[Recorded data]
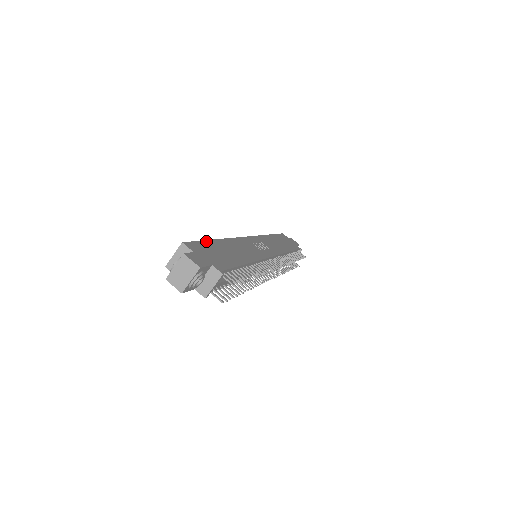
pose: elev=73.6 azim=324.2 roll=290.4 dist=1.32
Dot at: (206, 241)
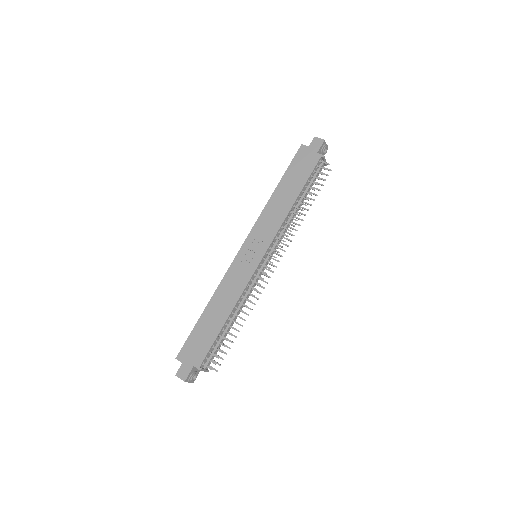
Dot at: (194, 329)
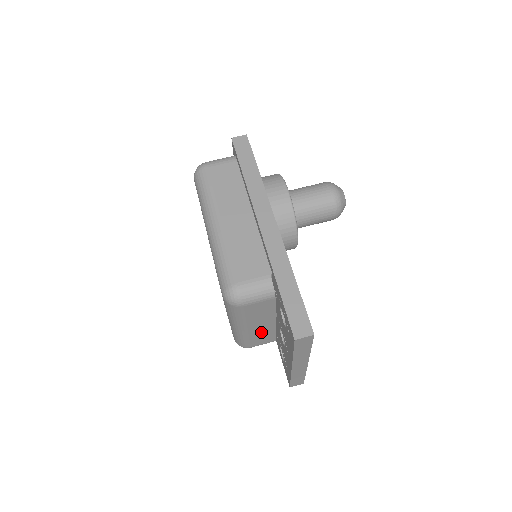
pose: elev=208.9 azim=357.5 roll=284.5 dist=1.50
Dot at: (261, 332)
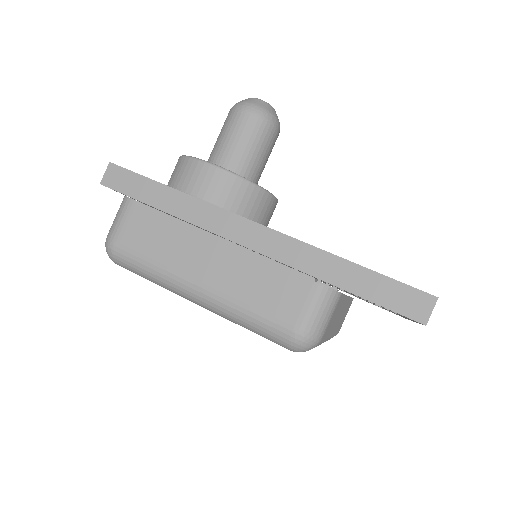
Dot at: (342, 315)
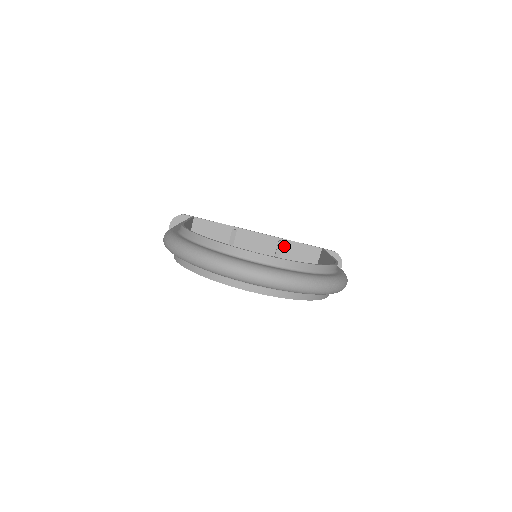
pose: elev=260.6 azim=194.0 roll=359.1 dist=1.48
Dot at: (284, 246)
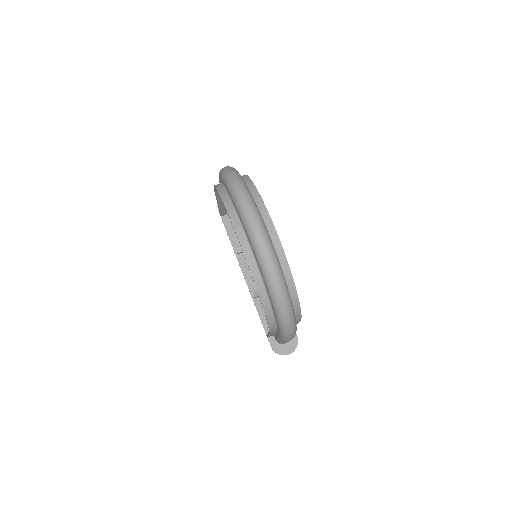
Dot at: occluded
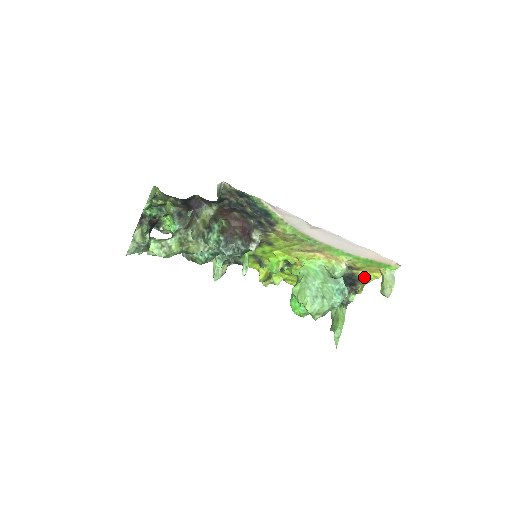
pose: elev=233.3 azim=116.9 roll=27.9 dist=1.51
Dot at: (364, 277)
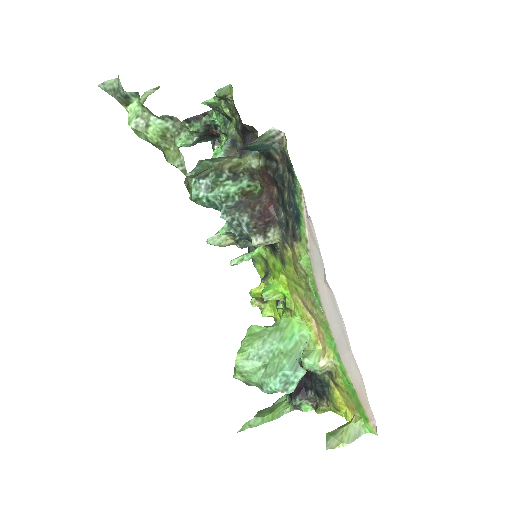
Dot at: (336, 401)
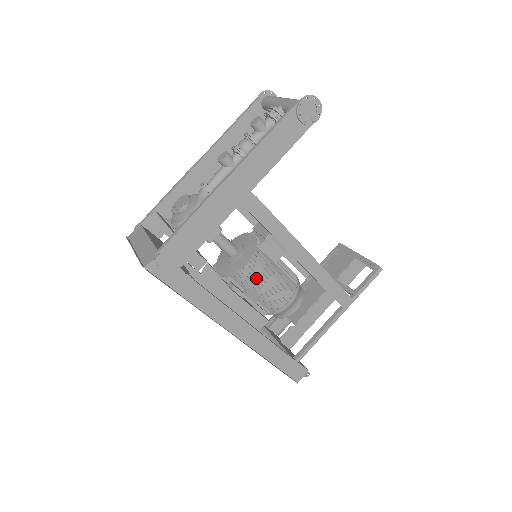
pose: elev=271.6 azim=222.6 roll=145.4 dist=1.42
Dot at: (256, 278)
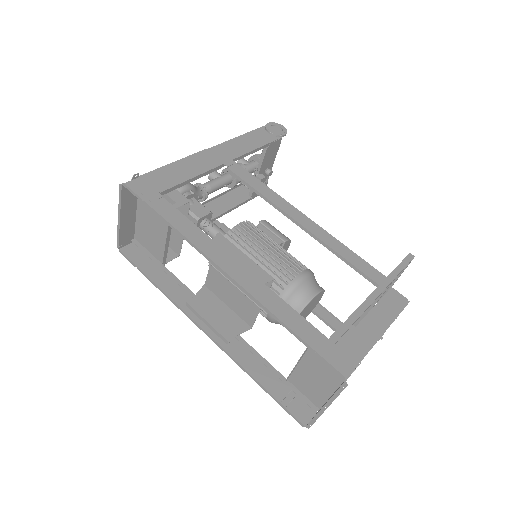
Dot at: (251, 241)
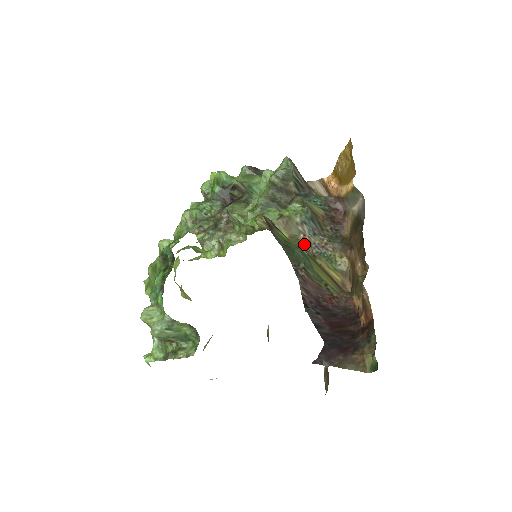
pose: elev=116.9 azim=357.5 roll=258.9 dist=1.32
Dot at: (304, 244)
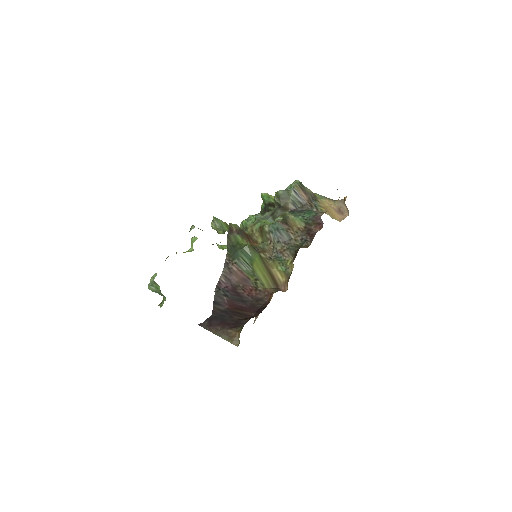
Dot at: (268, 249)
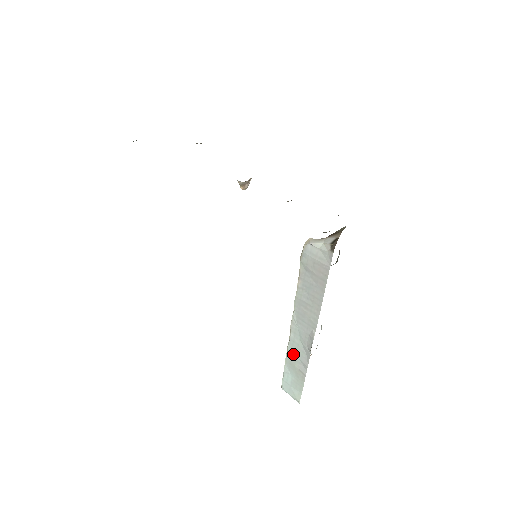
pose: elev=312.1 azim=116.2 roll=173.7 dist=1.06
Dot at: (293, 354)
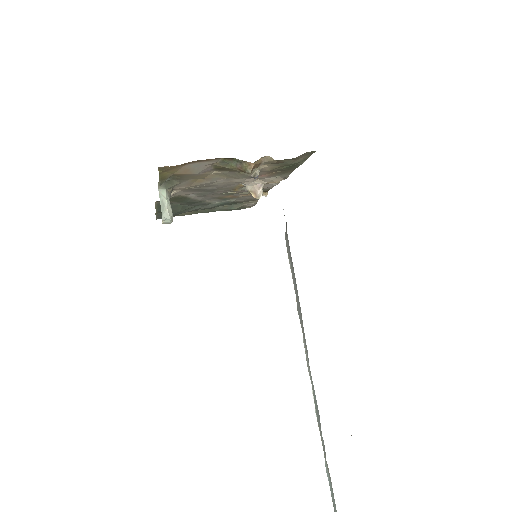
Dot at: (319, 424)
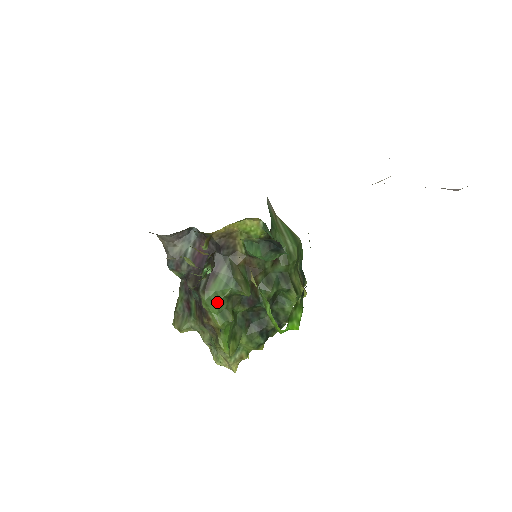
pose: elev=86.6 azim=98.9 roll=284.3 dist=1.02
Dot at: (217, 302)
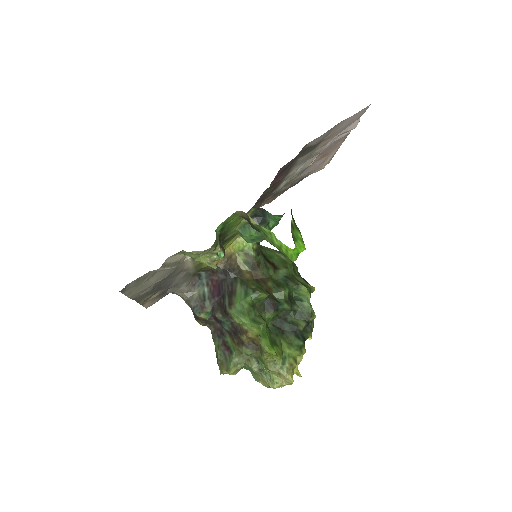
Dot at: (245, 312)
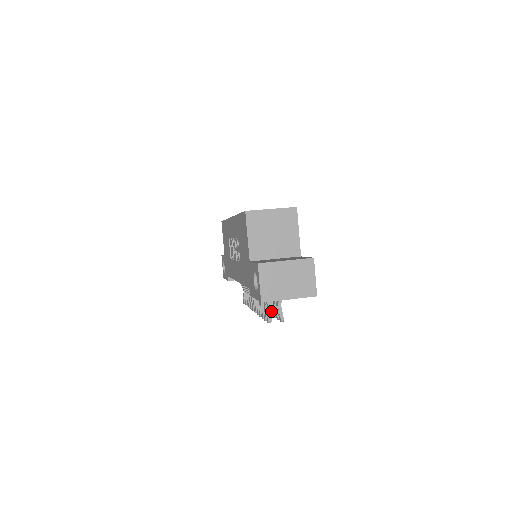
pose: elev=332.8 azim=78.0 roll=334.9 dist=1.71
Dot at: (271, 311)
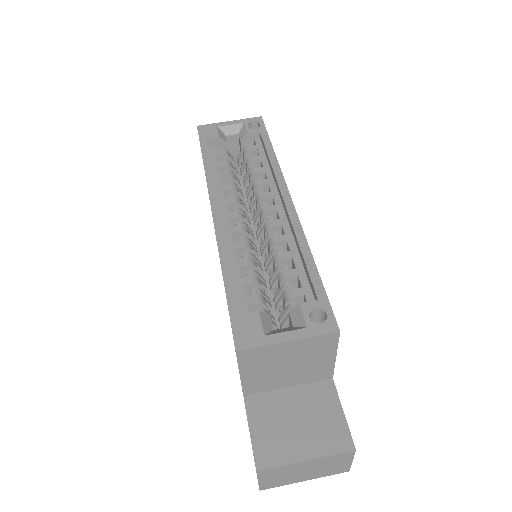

REQUEST:
Write out the data above word for word, from the line with "pose: elev=312.1 azim=116.2" through the end of the data, including both ends. Leave the pictures out.

SOLUTION FOR THIS EXERCISE:
pose: elev=312.1 azim=116.2 roll=173.7 dist=1.06
Dot at: (293, 354)
Dot at: (319, 424)
pose: elev=86.6 azim=98.9 roll=284.3 dist=1.02
Dot at: (217, 302)
Dot at: (245, 312)
pose: elev=332.8 azim=78.0 roll=334.9 dist=1.71
Dot at: (271, 311)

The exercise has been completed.